The beginning of Anonymous' quest to hack the Syrian government began back in February, and last Thursday the group announced the results of its efforts: the transfer of over 2.4 million emails from 680 Syrian domains to WikiLeaks, including emails from the Ministries of Presidential Affairs, Foreign Affairs, Finance, Information, and Transport and Culture. The hacker collective said in a press release that it took up this cause to assist Syrians protesting the "evil Assad regime," which WikiLeaks claims is responsible for the deaths of between 6,000 and 15,000 citizens.
Despite several notable arrests by counter-hacker agencies, Anonymous' Syrian cyber-invasion wasn't inhibited — the group's website claims to have been waging an "information and psychological campaign" against Assad's government with Anons taking round-the-clock hacking shifts. What's more interesting, perhaps, is the mention of an Anonymous six-man squad that "...donned back-packs and walked almost 400 pounds worth of medical supplies over the border (along with ten pounds of chocolate candy for the children) and into Idib, Syria."

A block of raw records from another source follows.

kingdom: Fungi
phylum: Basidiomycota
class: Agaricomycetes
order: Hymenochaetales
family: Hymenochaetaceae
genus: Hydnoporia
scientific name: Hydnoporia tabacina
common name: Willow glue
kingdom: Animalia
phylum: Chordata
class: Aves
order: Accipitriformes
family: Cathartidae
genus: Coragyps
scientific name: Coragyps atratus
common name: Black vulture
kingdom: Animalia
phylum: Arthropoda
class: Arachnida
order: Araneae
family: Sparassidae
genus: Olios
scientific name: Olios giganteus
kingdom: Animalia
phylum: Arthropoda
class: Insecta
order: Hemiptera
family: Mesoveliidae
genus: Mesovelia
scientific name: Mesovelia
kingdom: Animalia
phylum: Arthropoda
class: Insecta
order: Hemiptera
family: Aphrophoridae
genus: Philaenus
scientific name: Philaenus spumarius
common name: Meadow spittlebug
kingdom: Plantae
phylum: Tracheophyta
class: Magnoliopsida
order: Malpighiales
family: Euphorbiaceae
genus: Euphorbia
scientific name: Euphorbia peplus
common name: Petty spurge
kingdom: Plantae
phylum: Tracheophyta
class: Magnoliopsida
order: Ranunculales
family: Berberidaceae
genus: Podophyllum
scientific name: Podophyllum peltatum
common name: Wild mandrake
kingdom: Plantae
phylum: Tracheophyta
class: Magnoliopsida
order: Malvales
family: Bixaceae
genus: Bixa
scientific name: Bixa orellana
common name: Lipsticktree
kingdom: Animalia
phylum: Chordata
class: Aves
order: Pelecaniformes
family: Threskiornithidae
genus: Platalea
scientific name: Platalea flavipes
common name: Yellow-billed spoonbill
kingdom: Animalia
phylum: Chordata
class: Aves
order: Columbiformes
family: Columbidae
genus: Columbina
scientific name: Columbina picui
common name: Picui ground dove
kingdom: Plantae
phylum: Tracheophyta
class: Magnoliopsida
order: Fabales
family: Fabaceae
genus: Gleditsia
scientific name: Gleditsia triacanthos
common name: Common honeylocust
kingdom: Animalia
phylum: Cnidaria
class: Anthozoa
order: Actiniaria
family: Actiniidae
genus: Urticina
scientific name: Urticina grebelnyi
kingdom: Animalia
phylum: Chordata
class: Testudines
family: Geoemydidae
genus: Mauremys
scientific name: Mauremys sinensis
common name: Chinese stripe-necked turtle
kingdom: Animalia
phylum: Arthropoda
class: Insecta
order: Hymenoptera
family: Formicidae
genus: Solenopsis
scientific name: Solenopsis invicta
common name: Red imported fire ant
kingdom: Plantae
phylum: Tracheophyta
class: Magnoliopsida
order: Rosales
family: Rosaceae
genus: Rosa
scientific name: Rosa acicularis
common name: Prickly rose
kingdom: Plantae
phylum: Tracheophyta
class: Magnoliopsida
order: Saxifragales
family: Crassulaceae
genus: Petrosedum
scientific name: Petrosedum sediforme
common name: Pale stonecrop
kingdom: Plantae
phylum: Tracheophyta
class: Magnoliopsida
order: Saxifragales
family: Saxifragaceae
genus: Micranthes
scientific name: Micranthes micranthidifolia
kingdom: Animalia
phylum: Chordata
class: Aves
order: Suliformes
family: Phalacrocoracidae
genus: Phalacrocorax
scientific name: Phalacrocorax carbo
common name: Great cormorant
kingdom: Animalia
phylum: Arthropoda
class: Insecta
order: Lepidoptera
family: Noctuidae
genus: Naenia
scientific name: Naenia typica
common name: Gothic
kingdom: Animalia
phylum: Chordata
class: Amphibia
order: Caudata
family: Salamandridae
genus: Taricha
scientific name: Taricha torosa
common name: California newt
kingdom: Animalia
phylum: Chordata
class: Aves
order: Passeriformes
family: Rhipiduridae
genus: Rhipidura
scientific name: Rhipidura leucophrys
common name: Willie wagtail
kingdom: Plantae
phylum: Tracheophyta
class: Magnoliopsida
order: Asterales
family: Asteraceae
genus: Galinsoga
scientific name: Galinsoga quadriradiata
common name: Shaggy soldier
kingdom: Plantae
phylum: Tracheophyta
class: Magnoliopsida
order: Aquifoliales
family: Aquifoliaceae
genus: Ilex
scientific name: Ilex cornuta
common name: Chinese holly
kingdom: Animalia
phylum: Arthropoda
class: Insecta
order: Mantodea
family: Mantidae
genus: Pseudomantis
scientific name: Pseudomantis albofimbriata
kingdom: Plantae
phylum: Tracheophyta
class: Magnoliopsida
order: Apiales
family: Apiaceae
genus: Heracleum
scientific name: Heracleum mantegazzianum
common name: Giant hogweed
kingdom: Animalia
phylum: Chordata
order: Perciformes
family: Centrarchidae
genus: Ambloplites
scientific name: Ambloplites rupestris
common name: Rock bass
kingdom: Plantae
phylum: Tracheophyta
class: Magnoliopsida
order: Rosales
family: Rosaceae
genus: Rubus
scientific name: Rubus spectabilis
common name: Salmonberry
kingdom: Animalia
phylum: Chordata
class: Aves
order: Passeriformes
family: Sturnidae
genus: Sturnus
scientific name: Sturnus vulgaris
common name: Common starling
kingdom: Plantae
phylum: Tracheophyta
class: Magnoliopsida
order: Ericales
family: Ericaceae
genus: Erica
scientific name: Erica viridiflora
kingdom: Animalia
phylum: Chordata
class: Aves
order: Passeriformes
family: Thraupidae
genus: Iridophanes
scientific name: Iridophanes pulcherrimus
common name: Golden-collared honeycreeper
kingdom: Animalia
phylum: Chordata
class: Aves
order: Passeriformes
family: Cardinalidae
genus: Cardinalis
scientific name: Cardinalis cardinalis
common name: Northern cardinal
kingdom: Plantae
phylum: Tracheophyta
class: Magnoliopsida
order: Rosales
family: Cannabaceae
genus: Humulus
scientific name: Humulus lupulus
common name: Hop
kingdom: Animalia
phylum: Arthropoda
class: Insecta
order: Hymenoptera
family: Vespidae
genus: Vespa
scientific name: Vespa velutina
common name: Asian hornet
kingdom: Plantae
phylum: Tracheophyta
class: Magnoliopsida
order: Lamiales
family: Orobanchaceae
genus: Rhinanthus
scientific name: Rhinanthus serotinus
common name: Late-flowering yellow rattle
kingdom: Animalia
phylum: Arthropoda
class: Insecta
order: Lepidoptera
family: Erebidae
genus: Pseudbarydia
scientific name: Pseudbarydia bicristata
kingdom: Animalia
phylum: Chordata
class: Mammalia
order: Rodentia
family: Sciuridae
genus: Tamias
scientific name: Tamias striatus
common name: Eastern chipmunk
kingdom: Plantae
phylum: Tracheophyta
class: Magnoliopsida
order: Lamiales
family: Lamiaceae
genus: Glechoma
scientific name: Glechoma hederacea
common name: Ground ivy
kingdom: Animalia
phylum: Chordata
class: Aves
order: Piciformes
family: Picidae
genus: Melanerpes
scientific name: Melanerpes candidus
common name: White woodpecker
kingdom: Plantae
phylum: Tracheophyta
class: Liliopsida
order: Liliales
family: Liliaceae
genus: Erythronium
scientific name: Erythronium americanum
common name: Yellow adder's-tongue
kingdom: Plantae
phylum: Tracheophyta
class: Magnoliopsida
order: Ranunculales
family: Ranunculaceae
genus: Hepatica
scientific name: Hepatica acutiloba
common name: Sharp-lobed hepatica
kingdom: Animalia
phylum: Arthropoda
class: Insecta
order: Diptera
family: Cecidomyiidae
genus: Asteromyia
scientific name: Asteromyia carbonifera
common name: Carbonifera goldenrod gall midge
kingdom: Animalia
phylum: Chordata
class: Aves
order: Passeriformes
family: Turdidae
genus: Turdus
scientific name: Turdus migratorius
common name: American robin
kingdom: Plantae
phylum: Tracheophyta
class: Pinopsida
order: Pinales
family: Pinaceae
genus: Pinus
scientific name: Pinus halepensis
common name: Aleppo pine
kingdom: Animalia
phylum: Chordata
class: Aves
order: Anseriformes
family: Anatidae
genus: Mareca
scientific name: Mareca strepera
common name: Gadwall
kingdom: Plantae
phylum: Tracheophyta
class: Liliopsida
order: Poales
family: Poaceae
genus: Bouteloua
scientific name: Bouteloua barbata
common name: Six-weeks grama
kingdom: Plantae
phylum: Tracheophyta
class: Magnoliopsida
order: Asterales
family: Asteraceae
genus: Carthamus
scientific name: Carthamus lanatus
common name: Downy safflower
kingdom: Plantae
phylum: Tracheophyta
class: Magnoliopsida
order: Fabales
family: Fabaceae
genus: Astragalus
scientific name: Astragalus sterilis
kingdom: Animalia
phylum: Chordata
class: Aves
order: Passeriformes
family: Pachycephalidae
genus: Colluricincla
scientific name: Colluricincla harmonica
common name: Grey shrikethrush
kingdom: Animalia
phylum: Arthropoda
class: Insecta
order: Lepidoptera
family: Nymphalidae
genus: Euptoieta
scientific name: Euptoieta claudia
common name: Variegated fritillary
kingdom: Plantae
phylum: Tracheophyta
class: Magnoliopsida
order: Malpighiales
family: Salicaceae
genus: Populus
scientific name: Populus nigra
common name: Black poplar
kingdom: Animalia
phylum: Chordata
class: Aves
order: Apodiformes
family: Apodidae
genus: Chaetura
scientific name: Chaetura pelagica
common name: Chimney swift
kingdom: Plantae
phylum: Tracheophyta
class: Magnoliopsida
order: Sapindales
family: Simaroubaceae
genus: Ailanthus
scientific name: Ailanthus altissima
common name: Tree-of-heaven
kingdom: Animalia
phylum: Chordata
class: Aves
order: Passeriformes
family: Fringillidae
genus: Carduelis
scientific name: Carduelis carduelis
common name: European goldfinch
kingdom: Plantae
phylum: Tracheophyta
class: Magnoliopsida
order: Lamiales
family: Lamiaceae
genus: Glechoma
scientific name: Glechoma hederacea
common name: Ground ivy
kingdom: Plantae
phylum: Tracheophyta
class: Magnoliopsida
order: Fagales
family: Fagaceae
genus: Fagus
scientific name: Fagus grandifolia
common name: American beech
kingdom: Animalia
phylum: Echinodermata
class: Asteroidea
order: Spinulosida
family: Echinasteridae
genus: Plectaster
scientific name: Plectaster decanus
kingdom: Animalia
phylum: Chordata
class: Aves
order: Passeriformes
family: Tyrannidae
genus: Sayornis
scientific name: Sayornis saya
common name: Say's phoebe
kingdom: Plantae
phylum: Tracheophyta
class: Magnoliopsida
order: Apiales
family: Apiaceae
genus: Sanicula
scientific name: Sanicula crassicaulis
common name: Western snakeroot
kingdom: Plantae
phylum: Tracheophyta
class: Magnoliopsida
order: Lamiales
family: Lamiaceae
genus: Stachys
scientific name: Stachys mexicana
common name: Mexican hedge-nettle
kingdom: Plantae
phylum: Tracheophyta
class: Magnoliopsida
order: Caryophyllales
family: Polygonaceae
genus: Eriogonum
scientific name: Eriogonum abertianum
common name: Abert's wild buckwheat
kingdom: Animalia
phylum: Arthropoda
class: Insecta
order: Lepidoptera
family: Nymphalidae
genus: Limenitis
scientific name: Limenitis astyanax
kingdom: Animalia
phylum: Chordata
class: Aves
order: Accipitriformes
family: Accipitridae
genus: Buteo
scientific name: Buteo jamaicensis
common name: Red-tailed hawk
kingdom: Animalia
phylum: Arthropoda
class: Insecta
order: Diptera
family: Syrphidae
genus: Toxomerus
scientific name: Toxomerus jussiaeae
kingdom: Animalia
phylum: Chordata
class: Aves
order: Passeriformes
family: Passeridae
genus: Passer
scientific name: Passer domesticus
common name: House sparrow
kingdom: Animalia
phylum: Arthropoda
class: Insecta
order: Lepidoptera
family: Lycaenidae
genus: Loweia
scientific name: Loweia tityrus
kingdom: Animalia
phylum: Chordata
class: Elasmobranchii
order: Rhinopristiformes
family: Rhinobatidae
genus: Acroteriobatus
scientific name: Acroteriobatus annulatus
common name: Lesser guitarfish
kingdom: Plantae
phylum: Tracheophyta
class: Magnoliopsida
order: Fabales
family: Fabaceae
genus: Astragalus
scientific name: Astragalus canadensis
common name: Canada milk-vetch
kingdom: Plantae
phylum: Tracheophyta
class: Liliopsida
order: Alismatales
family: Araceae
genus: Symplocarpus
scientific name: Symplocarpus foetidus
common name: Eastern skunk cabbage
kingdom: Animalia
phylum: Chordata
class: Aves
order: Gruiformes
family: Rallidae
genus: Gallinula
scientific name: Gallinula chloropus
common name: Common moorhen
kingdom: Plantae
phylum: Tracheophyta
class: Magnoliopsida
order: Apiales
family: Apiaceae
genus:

WikiLeaks founder Julian Assange weighed in on the documents, saying: "[The] material is embarrassing to Syria, but it is also embarrassing to Syria's opponents. It helps us not merely to criticize one group or another, but to understand their interests, actions and thoughts." As forward-looking as that sounds, understanding these relationships will take take time. Over the next two months the site will be working with various news publications in an effort to expose tyranny within the Syrian regime.